- **SOURCE PASSAGE**
# DFW Aquatic Plant Club Meeting 1 P.M. May 26, 2018



## bsboust (Nov 26, 2014)

DFW Aquatic Plant Club Meeting 1 P.M. May 26, 2018

A DFW Aquatic Plant Club meeting will be held on Saturday May 26th from 1-3 P.M. at the home of member Amanda Eldridge in Fort Worth. Amanda has noted that there are cats in residence in case anyone has an allergic reaction. No topic has been set for the meeting and suggestions are encouraged. 

Drawings for door prizes and the plant swap will be held at the end of the meeting and both are limited to DFW-APC members. Please bring drinks or a snack to share and be sure to sign in when you arrive as the numbered signature sheet will be used to award door prizes. 

Note: A Dennerle Scaper's Tank 10 Gallon Aquarium Kit with LED Light Fixture will be raffled at the meeting with raffle tickets selling for $5 each. The tank is complete with a glass top, an LED light, and internal filter.

DFW-APC members will receive an email with meeting details. For others wishing to attend please PM secretary Brad Boustead (bsboust) or treasurer Mike Herod (Crownman) for more details.

Brad Boustead (bsboust) 
Secretary: DFW Aquatic Plant Club


----------



## jercarr2018 (Jan 17, 2018)

fertilization or lighting would be interesting topics. Will the address be included in the email or will it be given out closer to meeting time.


----------



## bsboust (Nov 26, 2014)

The address will be in the email, we don't post members addresses publicly.

Brad Boustead


----------



## fishyjoe24 (May 18, 2010)

crowman sent out the address a few days ago.


----------



## PatrickDominick (Mar 29, 2005)

I'll be coming for the first time this Saturday. I heard there would be discussion about what people are bringing to trade but haven't seen anything. I don't have many plants to bring quite yet, but I can bring some starburst endlers and cherry shrimp if anyone is interested.

- **Text pulled from each page**
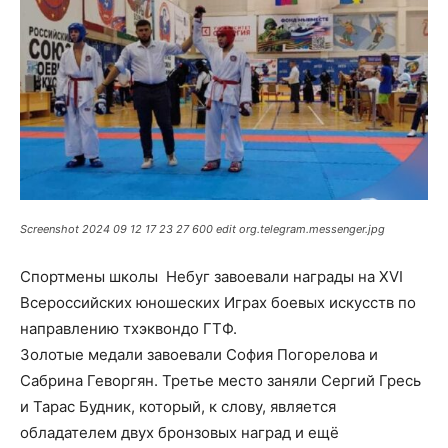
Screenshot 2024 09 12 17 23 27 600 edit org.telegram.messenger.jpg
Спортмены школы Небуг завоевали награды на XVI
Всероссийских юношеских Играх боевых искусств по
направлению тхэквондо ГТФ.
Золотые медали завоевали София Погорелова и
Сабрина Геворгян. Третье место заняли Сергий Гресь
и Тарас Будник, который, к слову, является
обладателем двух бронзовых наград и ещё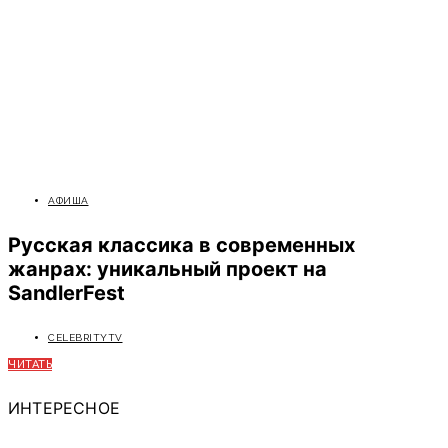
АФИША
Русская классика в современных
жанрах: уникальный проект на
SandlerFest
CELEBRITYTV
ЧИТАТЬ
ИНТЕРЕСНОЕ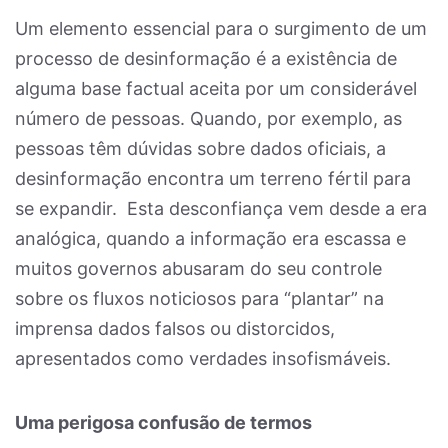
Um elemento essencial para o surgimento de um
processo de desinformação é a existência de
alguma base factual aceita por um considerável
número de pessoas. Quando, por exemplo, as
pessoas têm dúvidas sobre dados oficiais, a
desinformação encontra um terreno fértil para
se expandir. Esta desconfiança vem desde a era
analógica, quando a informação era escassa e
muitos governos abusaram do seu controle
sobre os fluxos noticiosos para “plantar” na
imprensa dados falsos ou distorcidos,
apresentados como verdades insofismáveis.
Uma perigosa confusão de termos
...
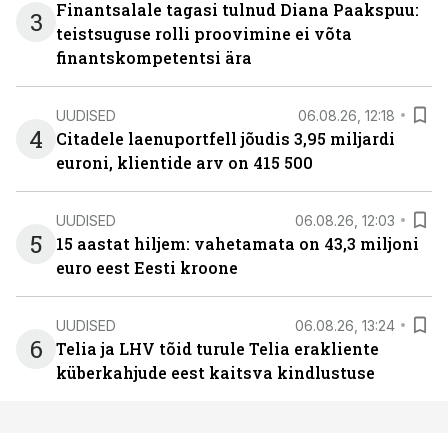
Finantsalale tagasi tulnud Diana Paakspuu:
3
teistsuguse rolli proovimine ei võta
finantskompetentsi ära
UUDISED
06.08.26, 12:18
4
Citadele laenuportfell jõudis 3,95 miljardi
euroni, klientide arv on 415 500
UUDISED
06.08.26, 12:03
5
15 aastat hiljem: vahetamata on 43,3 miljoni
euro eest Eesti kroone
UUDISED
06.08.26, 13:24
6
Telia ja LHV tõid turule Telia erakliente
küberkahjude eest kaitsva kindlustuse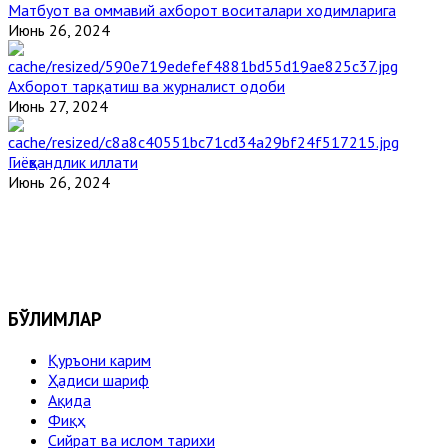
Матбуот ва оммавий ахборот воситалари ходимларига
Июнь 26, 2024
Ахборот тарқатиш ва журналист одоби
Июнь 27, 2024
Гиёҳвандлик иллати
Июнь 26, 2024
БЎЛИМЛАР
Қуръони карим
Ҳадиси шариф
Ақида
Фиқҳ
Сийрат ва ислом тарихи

- **ASSIGNED TASK A**
In the aquatic plant club thread, how much does one raffle ticket cost?
- **ASSIGNED TASK B**
Carry on the aquatic plant club thread from where it stops.
None of these lines matter here.

- **REPLY A**
$5 each.

- **REPLY B**
----------



## jercarr2018 (Jan 17, 2018)

Patrick has very nice shrimp and endlers. I have some of both from him.


----------



## stmarshall (Jan 24, 2012)

I would love some of your starburst endlers. I have more black guppies if anybody is interested.


----------



## bobalston9 (Aug 13, 2017)

crownman - would you please resend me the address for the meeting

Bobalston9 AT yahoo D O T com


----------



## mscotty12321 (Jan 31, 2015)

I don't have any spare plants, so I am bringing 18 cherry shrimp, 12 carbon rili shrimp, and 8 blueish shrimp. All Neocaridina variations. Counts estimated. Bagged by color. 

I can put them on the plant table or they can be part of the door prize drawings.


----------



## fishyjoe24 (May 18, 2010)

I need the address I can't find it.


----------



## fishyjoe24 (May 18, 2010)

had fun, thanks amanda I like the rimless tank the best.


----------



## Anekcm33 (Apr 3, 2018)

Thanks for having us noobs! (McKena and Manny.) Had a great time, and very appreciative of all the new plants for my tanks. Hopefully will have more than cookies to contribute next time! 🙂


----------



## stmarshall (Jan 24, 2012)

Nice meeting at a nice place, loved your planted tanks. Somebody was talking about something they used to soak PVC in so it can be colored and not peel off. Anybody know what that was and where to get it Also, what type of coloring material is best to use after soaking.


----------



## mscotty12321 (Jan 31, 2015)

The solvent mentioned was MEK (Methyl Ethyl Ketone). Can't help with the dye.
https://www.homedepot.com/p/Klean-Strip-32-oz-Methyl-Ethyl-Ketone-MEK-Solvent-QME71/100210976


----------



## bsboust (Nov 26, 2014)

Steve,

Here is one way of dying PVC. They actually use clear pvc cleaner as the solvent. I found another site that uses straight MEK and that is what I was talking about yesterday and what I will be sharing at the DIY meeting in September.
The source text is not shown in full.